The setting is, however, very problematic, in my view. We see two picture frames, the larger as wide as the proscenium arch itself, with a gap in the base through which actors can walk and props can be moved. The smaller is further upstage, surrounding a static built piece, a kind of emblematic still life composed of chairs and some tables constructed into a sort of helter-skelter pyramid, painted a uniform dark grey; into this have been inserted two street signs, the address of the flat taken by Emma and Jerry for their love affair. Also inserted in it are items of a more iconic nature: a soccer ball, a large teddy bear, and a small child’s scooter. This construction is on view throughout the performance.
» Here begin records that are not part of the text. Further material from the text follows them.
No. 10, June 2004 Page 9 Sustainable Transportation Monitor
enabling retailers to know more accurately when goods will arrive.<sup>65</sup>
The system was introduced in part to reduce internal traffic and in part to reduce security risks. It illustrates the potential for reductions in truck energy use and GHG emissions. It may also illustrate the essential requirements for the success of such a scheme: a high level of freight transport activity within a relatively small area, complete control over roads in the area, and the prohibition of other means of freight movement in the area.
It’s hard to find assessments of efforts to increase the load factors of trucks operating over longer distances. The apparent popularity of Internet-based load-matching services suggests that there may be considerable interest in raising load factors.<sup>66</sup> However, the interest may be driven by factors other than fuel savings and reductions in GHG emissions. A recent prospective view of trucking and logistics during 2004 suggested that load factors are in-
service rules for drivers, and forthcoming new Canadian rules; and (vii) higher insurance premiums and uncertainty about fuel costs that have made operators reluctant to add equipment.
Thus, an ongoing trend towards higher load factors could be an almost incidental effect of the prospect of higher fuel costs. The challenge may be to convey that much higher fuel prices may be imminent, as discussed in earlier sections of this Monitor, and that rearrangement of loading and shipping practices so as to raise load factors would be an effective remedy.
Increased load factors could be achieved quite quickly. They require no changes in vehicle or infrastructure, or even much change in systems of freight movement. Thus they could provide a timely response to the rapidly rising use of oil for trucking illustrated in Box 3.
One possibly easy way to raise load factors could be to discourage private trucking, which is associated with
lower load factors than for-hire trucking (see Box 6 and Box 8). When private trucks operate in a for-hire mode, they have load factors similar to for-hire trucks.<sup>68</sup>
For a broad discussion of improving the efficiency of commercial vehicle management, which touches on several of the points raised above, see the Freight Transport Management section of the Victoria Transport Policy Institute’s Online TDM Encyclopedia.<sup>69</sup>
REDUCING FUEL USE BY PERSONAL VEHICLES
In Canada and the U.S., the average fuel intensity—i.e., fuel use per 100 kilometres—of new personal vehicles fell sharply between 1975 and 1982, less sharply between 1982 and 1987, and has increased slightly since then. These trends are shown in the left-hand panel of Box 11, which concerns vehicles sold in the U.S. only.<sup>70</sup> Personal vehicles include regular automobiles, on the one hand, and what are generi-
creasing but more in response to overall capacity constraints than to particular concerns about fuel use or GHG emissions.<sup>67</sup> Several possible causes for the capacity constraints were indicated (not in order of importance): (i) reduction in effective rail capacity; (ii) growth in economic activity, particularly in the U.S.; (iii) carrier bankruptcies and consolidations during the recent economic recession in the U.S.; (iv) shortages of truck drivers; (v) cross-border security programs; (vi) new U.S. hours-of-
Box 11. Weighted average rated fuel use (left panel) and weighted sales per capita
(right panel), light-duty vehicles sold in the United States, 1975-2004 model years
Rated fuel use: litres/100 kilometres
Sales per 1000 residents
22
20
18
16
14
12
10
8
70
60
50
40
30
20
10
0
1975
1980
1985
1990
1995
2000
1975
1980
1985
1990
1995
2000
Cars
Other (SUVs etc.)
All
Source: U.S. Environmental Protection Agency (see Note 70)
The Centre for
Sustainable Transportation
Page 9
To my mind this tries to capture a kind of thematic connectedness about the events of the play, but only succeeds in trivializing and moralizing them. “Oh, the poor children of these betrayed betrayers, what must their lives have been like?” — says this construct. Could Pinter have seen and approved this effective betrayal of his subject and his consistent interest in the intricacies of human infidelity? How could Peter Hall have okayed such a banal travesty of a work that presents Pinter at his most precise and clear and relentless? The writing is simply superb. There is never the slightest distance between the complex emotional valences constantly on view and the dramatic and linguistic means he invents to convey them in all their sad and terrible authenticity.
I enjoyed the performances of the three major actors very much, but most of all that of Janie Dee as Emma — very carefully controlled and articulated and at the same time emotionally deep and complex. Beautifully paced and timed also. Aden Gillette as Jerry and Hugo Speer as Robert were very well cast for contrast, even as they mirrored the coherent characteristics of a certain cohort of minor actors in the everyday comedy-drama of the London publishing world. Pinter reveals something of its superficiality and mendacity, but social satire or commentary is a card he never plays (any more than O’Neill does). His abiding interest lies in what makes people tick, what makes them on occasion fall apart, and above all what strategies they adopt for survival in a world where little or nothing can be depended on and nothing lasts forever, least of all faith, trust, and love.